WHAT YOU HAVE TO DO: What you write should be an exact copy of the material, from its first line through the line containing "открываются красивые виды на скалы, реки и".

GIVEN INFORMATION:
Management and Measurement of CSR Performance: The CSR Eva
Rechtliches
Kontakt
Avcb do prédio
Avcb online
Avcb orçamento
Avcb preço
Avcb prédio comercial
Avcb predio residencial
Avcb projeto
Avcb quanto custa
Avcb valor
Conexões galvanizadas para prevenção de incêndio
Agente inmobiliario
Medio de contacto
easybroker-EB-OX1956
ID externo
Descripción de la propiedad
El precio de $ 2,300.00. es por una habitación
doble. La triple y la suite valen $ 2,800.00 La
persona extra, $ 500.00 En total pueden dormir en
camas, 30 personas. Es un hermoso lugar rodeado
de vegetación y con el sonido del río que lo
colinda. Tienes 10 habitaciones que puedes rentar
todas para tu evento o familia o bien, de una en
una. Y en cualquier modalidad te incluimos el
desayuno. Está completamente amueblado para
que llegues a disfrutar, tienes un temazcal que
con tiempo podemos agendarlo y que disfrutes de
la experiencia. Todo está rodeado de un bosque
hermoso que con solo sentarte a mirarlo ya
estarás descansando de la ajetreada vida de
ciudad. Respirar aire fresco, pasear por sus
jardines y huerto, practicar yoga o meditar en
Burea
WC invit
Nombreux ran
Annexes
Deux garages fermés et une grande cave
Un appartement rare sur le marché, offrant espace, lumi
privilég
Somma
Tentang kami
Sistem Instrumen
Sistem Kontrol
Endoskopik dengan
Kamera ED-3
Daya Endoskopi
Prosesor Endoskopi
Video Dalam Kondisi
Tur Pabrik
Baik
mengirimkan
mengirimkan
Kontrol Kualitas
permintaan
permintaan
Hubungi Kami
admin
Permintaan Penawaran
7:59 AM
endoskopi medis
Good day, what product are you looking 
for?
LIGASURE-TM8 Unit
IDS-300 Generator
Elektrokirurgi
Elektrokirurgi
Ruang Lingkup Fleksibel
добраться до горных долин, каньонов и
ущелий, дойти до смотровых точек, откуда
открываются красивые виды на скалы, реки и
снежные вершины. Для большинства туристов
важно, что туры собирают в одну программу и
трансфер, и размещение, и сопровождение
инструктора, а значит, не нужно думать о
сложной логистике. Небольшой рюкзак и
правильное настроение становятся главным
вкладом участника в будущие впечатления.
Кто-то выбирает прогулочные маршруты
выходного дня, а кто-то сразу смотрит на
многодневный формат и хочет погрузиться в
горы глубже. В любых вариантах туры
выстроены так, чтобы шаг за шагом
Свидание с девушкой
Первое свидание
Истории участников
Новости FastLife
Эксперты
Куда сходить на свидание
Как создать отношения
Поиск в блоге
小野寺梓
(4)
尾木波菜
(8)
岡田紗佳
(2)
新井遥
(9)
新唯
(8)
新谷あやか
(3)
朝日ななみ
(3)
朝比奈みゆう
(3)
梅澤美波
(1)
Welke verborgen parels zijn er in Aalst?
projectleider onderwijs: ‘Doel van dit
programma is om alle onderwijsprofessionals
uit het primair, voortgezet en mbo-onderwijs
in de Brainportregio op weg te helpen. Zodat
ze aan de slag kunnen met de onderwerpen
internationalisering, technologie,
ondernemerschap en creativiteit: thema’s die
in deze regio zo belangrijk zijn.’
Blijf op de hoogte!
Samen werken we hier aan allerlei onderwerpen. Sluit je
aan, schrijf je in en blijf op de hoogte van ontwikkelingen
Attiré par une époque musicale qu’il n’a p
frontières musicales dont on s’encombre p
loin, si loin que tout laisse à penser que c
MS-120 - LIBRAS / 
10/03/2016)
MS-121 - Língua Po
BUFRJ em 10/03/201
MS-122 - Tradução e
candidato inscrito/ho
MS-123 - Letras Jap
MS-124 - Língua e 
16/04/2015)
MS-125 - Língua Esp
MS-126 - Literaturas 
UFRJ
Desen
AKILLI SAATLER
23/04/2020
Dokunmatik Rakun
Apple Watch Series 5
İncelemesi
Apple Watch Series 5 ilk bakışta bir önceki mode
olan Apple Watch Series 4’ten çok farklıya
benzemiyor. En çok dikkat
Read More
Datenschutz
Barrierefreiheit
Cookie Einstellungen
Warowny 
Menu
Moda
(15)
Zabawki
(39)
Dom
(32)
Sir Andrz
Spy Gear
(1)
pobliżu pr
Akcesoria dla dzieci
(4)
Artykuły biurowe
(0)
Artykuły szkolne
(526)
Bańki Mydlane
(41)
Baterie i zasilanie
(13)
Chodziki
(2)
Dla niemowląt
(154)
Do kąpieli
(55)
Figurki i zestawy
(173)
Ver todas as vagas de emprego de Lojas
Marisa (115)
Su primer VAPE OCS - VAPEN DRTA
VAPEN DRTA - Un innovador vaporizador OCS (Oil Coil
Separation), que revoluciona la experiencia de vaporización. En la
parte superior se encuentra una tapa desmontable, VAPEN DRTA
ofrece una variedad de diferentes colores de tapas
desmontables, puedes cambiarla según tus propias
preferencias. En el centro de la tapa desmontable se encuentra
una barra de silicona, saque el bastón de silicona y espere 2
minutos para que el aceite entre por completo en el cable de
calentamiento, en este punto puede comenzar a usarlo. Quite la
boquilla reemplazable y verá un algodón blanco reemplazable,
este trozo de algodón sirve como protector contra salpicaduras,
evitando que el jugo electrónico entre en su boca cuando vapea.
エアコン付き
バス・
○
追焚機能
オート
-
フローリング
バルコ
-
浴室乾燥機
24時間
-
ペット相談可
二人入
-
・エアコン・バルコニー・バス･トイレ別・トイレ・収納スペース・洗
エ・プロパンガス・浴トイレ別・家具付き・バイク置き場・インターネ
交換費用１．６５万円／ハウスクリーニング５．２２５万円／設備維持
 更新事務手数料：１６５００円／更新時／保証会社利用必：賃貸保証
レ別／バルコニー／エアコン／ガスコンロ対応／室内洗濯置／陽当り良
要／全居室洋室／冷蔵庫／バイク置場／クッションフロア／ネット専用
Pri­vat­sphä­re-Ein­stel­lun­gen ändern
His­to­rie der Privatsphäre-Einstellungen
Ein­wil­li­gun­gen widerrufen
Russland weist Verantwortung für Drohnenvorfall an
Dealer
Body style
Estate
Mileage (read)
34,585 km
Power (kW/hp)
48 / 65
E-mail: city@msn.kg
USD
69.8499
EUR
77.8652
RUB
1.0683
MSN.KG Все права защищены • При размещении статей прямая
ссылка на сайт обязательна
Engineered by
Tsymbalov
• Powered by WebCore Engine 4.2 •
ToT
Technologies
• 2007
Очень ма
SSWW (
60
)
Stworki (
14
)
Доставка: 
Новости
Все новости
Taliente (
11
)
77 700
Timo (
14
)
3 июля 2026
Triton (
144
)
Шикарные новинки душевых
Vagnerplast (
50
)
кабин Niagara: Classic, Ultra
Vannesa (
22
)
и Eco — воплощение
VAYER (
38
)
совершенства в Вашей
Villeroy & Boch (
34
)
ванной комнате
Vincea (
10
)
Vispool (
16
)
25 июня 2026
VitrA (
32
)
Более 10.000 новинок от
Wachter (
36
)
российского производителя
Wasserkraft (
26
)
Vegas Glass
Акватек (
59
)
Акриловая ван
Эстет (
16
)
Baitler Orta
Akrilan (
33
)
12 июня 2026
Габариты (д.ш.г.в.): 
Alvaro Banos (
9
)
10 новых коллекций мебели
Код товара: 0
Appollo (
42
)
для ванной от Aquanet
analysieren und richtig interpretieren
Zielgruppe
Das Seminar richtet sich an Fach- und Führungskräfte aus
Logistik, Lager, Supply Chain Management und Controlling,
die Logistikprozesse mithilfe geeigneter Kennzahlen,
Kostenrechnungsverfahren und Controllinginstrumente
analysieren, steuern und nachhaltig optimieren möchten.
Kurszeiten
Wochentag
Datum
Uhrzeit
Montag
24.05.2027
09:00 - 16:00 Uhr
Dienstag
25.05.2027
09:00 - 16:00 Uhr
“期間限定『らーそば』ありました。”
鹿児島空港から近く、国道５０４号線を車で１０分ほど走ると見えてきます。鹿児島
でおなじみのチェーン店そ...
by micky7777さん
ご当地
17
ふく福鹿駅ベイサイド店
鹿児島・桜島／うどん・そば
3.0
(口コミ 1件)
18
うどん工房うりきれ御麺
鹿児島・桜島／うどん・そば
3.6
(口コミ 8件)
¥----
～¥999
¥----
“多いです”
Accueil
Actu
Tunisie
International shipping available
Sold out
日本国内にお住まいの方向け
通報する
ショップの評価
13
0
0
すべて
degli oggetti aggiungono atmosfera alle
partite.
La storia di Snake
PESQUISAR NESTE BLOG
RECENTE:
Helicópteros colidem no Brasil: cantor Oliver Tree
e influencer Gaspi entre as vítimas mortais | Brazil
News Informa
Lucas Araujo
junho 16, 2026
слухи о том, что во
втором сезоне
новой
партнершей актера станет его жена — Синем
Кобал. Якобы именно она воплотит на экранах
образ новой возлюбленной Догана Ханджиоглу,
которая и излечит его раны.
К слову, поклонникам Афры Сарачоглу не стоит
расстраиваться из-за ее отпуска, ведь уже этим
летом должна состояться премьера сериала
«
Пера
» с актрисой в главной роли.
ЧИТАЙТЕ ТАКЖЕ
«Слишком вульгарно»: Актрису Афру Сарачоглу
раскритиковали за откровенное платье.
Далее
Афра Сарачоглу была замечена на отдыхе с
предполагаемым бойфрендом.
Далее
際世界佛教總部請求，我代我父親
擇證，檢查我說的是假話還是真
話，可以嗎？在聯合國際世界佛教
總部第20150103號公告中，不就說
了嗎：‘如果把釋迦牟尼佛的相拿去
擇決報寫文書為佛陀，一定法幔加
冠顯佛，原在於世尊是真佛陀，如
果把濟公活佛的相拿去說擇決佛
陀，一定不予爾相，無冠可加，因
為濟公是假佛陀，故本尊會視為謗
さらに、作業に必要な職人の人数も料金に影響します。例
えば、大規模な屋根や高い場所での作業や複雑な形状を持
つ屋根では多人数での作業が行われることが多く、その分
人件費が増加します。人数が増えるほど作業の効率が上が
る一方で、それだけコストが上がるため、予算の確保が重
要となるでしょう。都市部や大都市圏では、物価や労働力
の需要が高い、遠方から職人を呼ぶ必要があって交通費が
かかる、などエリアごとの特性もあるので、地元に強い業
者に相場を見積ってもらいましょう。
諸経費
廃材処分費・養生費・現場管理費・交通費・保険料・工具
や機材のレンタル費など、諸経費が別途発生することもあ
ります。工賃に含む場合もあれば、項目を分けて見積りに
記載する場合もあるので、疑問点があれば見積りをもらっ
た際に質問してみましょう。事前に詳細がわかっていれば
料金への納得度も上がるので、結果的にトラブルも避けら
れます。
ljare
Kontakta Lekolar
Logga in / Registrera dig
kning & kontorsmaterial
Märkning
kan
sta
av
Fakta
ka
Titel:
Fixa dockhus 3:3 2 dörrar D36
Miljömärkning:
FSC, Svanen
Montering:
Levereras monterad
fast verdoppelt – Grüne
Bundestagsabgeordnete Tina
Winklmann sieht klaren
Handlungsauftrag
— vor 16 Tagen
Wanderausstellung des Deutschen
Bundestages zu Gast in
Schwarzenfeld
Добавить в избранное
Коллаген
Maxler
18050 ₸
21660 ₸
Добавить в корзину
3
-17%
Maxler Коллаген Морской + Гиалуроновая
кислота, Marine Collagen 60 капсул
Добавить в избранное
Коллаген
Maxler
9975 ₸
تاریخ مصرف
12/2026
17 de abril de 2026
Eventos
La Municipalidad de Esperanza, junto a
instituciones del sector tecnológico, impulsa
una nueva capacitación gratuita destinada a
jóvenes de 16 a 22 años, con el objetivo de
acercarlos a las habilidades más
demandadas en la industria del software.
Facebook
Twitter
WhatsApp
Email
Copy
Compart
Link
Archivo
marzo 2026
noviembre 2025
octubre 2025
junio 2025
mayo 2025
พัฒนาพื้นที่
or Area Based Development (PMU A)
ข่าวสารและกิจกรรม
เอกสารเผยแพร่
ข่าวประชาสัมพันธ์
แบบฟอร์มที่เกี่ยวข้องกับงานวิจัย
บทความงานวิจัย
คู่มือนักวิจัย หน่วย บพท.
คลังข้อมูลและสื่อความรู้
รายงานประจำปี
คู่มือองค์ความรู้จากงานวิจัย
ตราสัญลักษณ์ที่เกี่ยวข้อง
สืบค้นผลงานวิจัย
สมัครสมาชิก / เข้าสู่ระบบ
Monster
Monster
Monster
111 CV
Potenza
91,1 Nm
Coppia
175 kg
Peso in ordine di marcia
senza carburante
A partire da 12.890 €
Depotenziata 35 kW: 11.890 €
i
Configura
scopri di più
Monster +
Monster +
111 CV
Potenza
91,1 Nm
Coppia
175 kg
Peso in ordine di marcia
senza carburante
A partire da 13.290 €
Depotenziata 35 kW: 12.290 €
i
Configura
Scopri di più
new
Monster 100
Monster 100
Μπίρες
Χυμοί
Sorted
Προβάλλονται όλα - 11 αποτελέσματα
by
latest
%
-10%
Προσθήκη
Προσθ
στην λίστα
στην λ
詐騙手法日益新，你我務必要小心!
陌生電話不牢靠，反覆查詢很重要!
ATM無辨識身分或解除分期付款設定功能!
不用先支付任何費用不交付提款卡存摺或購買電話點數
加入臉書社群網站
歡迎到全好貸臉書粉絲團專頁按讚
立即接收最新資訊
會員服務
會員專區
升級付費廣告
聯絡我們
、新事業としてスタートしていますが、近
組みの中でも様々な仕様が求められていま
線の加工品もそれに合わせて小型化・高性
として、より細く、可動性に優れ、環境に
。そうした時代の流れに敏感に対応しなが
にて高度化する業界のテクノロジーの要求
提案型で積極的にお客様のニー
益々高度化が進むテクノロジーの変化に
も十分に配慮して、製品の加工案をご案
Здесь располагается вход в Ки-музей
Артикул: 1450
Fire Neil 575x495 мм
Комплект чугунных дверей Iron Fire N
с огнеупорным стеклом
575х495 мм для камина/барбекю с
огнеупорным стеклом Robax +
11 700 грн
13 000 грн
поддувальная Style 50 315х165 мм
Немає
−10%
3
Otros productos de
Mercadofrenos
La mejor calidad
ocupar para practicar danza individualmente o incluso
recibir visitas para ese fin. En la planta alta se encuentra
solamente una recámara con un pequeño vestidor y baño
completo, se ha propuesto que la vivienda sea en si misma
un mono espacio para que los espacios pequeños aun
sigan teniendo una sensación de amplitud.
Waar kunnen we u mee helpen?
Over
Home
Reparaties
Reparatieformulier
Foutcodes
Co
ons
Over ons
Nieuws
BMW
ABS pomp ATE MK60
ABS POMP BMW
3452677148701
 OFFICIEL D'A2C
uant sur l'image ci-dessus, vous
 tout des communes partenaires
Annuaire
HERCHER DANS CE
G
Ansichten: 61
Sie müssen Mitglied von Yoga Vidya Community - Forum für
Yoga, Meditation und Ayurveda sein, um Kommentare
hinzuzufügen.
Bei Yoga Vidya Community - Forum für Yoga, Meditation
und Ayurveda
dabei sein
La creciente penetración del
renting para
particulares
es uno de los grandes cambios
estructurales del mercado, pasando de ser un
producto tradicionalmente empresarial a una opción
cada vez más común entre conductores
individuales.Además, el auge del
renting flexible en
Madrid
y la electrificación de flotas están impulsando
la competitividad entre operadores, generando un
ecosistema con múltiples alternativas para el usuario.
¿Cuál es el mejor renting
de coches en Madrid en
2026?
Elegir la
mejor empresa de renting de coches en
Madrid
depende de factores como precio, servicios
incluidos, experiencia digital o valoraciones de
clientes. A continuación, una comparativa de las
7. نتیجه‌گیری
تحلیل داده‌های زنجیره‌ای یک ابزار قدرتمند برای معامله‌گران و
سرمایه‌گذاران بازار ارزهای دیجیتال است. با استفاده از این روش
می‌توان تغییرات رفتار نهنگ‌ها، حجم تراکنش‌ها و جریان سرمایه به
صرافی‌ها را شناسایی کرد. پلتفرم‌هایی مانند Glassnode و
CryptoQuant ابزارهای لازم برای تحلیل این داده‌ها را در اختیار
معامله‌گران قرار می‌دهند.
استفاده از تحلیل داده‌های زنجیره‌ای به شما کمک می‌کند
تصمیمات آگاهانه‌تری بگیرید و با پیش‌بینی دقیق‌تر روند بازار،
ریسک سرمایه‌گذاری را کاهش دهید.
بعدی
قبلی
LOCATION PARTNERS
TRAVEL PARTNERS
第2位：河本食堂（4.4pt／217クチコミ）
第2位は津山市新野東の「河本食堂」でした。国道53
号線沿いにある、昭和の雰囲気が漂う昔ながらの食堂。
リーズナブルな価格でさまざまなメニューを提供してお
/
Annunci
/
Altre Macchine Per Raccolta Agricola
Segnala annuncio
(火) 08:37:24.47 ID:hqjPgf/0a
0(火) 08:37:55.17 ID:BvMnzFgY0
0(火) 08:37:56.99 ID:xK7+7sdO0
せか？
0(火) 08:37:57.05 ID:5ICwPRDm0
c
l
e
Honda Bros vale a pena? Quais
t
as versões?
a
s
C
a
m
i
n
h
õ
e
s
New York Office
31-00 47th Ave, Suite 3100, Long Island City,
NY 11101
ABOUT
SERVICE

SOLUTION TO THIS PROBLEM:
Management and Measurement of CSR Performance: The CSR Eva
Rechtliches
Kontakt
Avcb do prédio
Avcb online
Avcb orçamento
Avcb preço
Avcb prédio comercial
Avcb predio residencial
Avcb projeto
Avcb quanto custa
Avcb valor
Conexões galvanizadas para prevenção de incêndio
Agente inmobiliario
Medio de contacto
easybroker-EB-OX1956
ID externo
Descripción de la propiedad
El precio de $ 2,300.00. es por una habitación
doble. La triple y la suite valen $ 2,800.00 La
persona extra, $ 500.00 En total pueden dormir en
camas, 30 personas. Es un hermoso lugar rodeado
de vegetación y con el sonido del río que lo
colinda. Tienes 10 habitaciones que puedes rentar
todas para tu evento o familia o bien, de una en
una. Y en cualquier modalidad te incluimos el
desayuno. Está completamente amueblado para
que llegues a disfrutar, tienes un temazcal que
con tiempo podemos agendarlo y que disfrutes de
la experiencia. Todo está rodeado de un bosque
hermoso que con solo sentarte a mirarlo ya
estarás descansando de la ajetreada vida de
ciudad. Respirar aire fresco, pasear por sus
jardines y huerto, practicar yoga o meditar en
Burea
WC invit
Nombreux ran
Annexes
Deux garages fermés et une grande cave
Un appartement rare sur le marché, offrant espace, lumi
privilég
Somma
Tentang kami
Sistem Instrumen
Sistem Kontrol
Endoskopik dengan
Kamera ED-3
Daya Endoskopi
Prosesor Endoskopi
Video Dalam Kondisi
Tur Pabrik
Baik
mengirimkan
mengirimkan
Kontrol Kualitas
permintaan
permintaan
Hubungi Kami
admin
Permintaan Penawaran
7:59 AM
endoskopi medis
Good day, what product are you looking 
for?
LIGASURE-TM8 Unit
IDS-300 Generator
Elektrokirurgi
Elektrokirurgi
Ruang Lingkup Fleksibel
добраться до горных долин, каньонов и
ущелий, дойти до смотровых точек, откуда
открываются красивые виды на скалы, реки и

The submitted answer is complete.